This article shares some best practices on managing WebHooks and is paired up with Troubleshooting WebHooks in Jira Data Center. Each of the best practices listed here is drawn from issues you can troubleshoot and RCA with the help of that Troubleshooting article.
For a more specific assessment and optimization, you may seek the services of Atlassian Solution Partners or bring your case for discussion on the Community.
Other valuable resources
- Troubleshooting WebHooks in Jira Data Center
- Jira's "Managing WebHooks" documentation
- WebHooks guide on developer.atlassian.com
- How to find the Issues with most data in Jira
Solution
1. Have as few WebHooks as possible
WebHooks are configured to listen to particular events in Jira and their context is always global.

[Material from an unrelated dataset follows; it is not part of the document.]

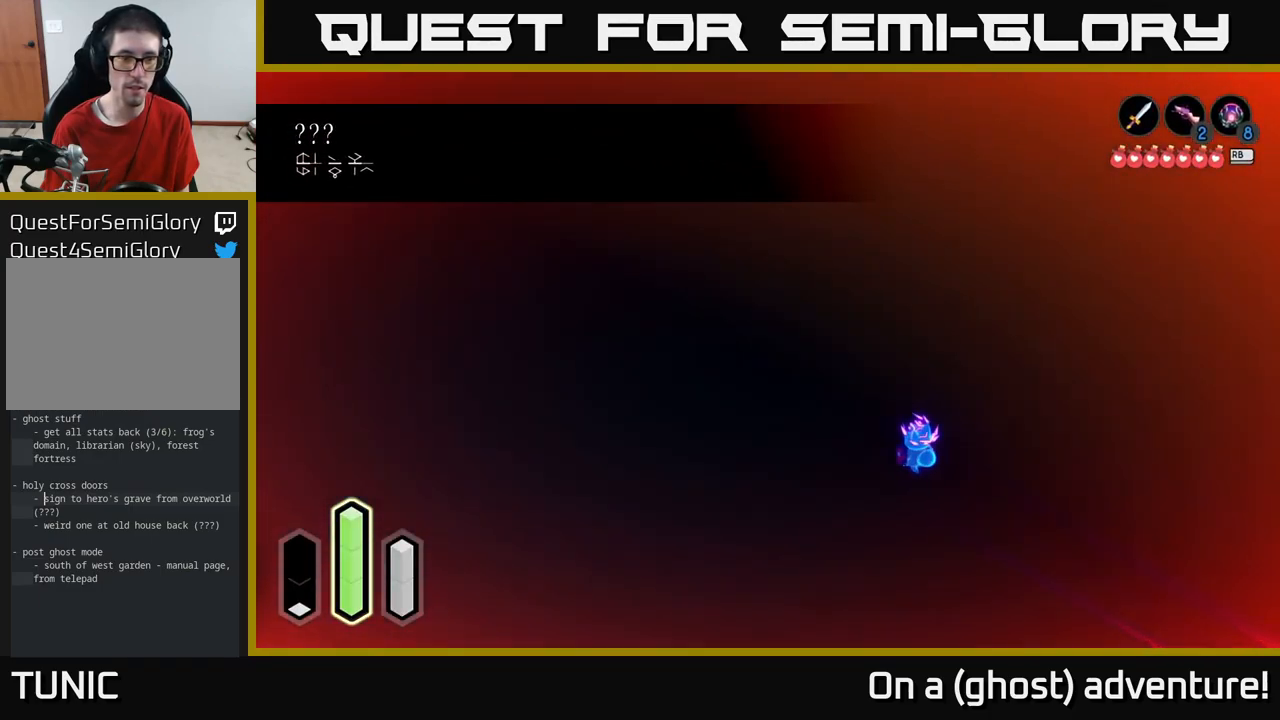
{"buttons": ["A"], "left_stick": "up-left", "right_stick": "center", "events": []}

This means that every time an event happens (like issue created, issue updated, comment added...), Jira will execute the filter (JQL) of every WebHook listening to that event in order to know which WebHooks matches (JQL returns a non-empty result) and should be fired. This JQL matchings are performed synchronously: this means Jira executes each JQL sequentially, one-by-one, and on the same Thread responsible for triggering the event (which may be a user request from the Browser).

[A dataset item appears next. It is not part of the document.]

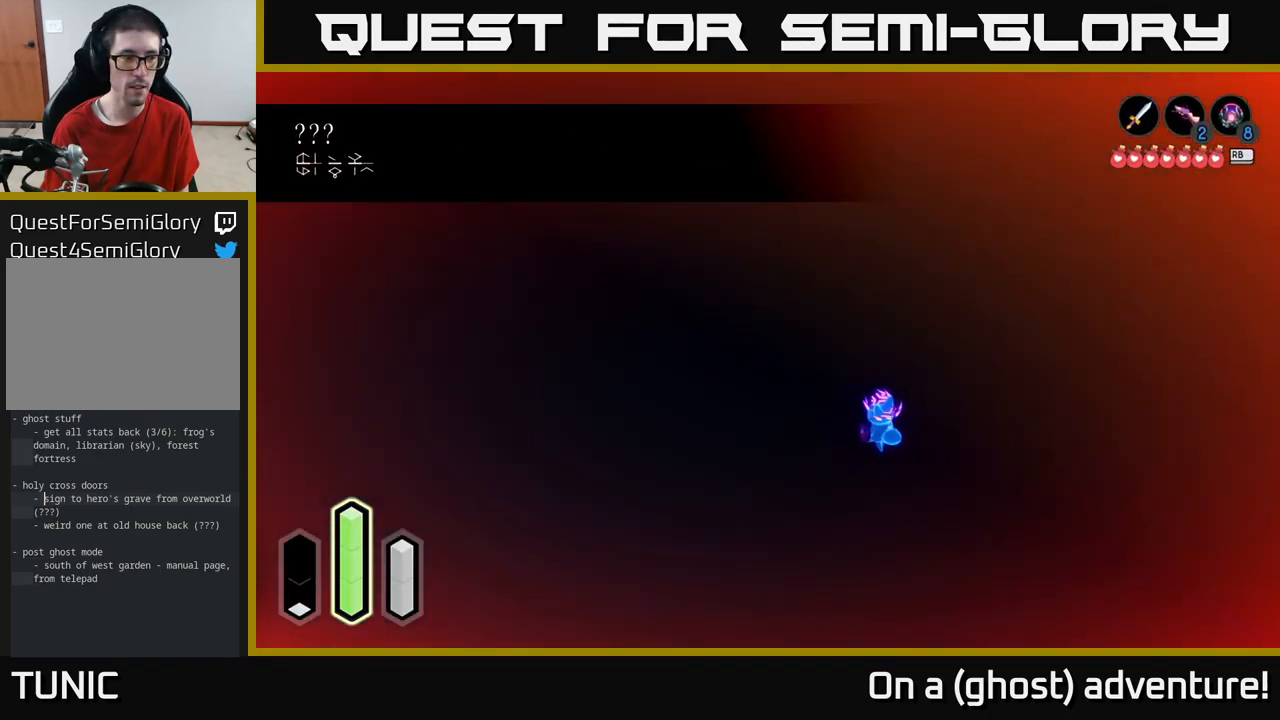
{"buttons": ["A"], "left_stick": "up-left", "right_stick": "center", "events": []}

So if you have 20 WebHooks configured to listen to the Issue Created event, and each have their own JQL specifying each a different Project, all of them will be executed on every Issue creation, on every Project. Jira appends the Issue key triggering the event to each WebHook JQL in order to check if "this Issue, with the WebHook JQL, should fire the WebHook".

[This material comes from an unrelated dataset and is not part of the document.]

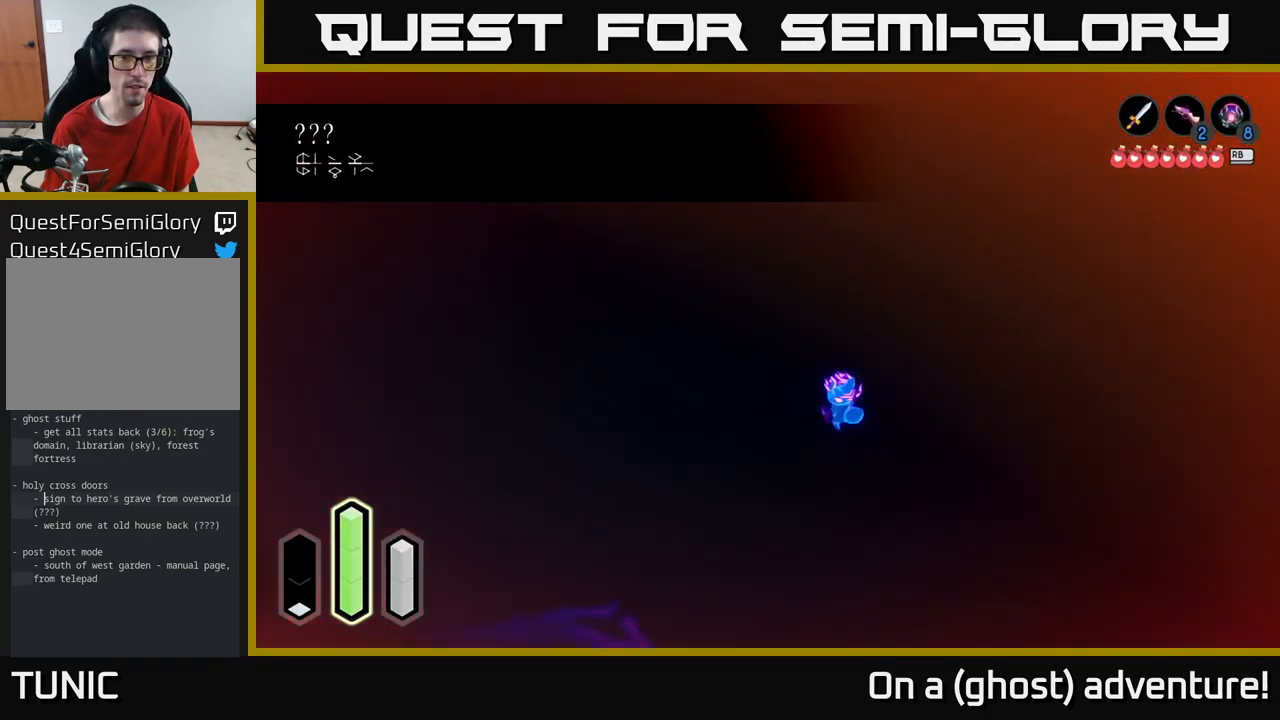
{"buttons": ["A"], "left_stick": "up-left", "right_stick": "center", "events": []}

For example: a WebHook listening to an Issue Created event with a JQL of "project = JIRA AND component in (Workflows, Dashboards)" will be executed as "project = JIRA AND component in (Workflows, Dashboards) AND key = CONF-12345" when the Issue CONF-12345 is created (notice it's another Project).
You may consider porting some WebHooks to more recently developed event handling technologies or apps such as Automation for Jira, that may have Project context and even more specific triggers such as a particular field update.
2. Have WebHooks filters (JQL) respond as quickly as possible
Since WebHooks have global context, you may have several WebHooks being executed that you know are irrelevant for the Issue at hand — but Jira's implementation of WebHooks has no way of anticipating it before actually executing the filter.
All searches in Jira (WebHooks filters included) are performed on Apache Lucene's index (which is filesystem operation and OS memory/cache) for performance, but you should always keep them as optimized as possible. A too complex or expensive filter will be slow to execute and impact the response time of the operation that triggered the event.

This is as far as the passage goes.